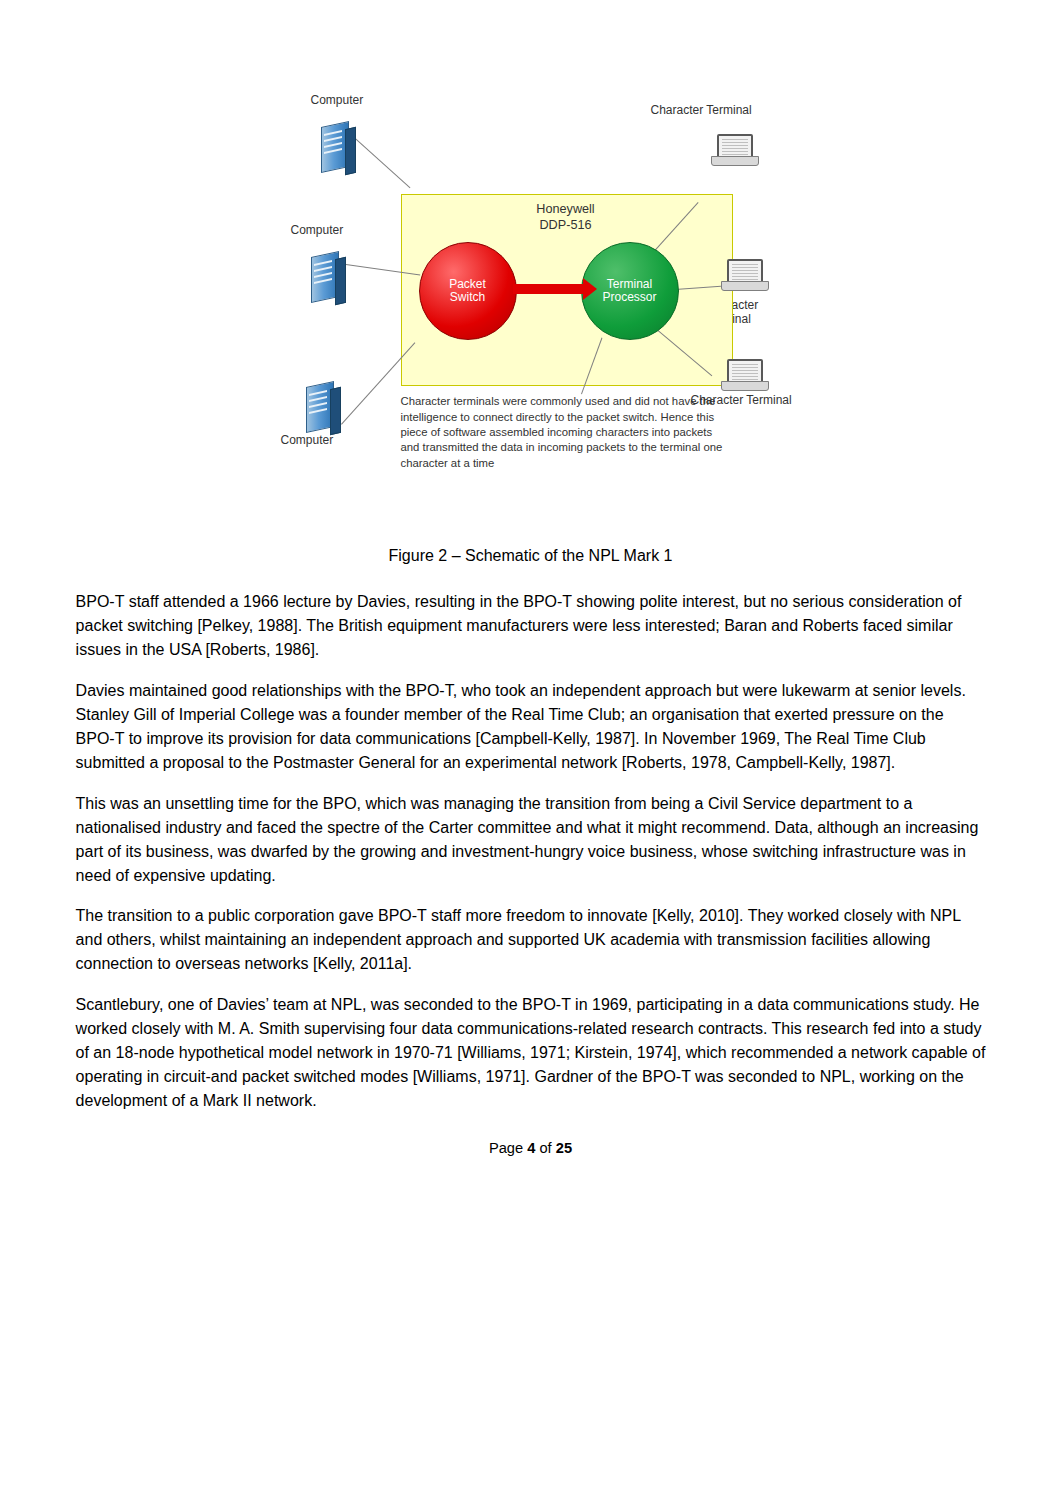Computer
Character Terminal
Computer
Character
Terminal
Computer
Character Terminal
Honeywell
DDP-516
Packet
Switch
Terminal
Processor
Character terminals were commonly used and did not have the intelligence to connect directly to the packet switch. Hence this piece of software assembled incoming characters into packets and transmitted the data in incoming packets to the terminal one character at a time
Figure 2 – Schematic of the NPL Mark 1
BPO-T staff attended a 1966 lecture by Davies, resulting in the BPO-T showing polite interest, but no serious consideration of packet switching [Pelkey, 1988]. The British equipment manufacturers were less interested; Baran and Roberts faced similar issues in the USA [Roberts, 1986].
Davies maintained good relationships with the BPO-T, who took an independent approach but were lukewarm at senior levels. Stanley Gill of Imperial College was a founder member of the Real Time Club; an organisation that exerted pressure on the BPO-T to improve its provision for data communications [Campbell-Kelly, 1987]. In November 1969, The Real Time Club submitted a proposal to the Postmaster General for an experimental network [Roberts, 1978, Campbell-Kelly, 1987].
This was an unsettling time for the BPO, which was managing the transition from being a Civil Service department to a nationalised industry and faced the spectre of the Carter committee and what it might recommend. Data, although an increasing part of its business, was dwarfed by the growing and investment-hungry voice business, whose switching infrastructure was in need of expensive updating.
The transition to a public corporation gave BPO-T staff more freedom to innovate [Kelly, 2010]. They worked closely with NPL and others, whilst maintaining an independent approach and supported UK academia with transmission facilities allowing connection to overseas networks [Kelly, 2011a].
Scantlebury, one of Davies’ team at NPL, was seconded to the BPO-T in 1969, participating in a data communications study. He worked closely with M. A. Smith supervising four data communications-related research contracts. This research fed into a study of an 18-node hypothetical model network in 1970-71 [Williams, 1971; Kirstein, 1974], which recommended a network capable of operating in circuit-and packet switched modes [Williams, 1971]. Gardner of the BPO-T was seconded to NPL, working on the development of a Mark II network.
Page 4 of 25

_ _ _

> [HOW TO COMPLETE THIS TASK]
In the listing above, locate the line containing "Figure 2 – Schematic of the NPL Mark 1" and the line containing "BPO-T staff attended". Transcribe those two lines and everything between them, exactly as written.

> [WRITTEN REPLY]
Figure 2 – Schematic of the NPL Mark 1
BPO-T staff attended a 1966 lecture by Davies, resulting in the BPO-T showing polite interest, but no serious consideration of packet switching [Pelkey, 1988]. The British equipment manufacturers were less interested; Baran and Roberts faced similar issues in the USA [Roberts, 1986].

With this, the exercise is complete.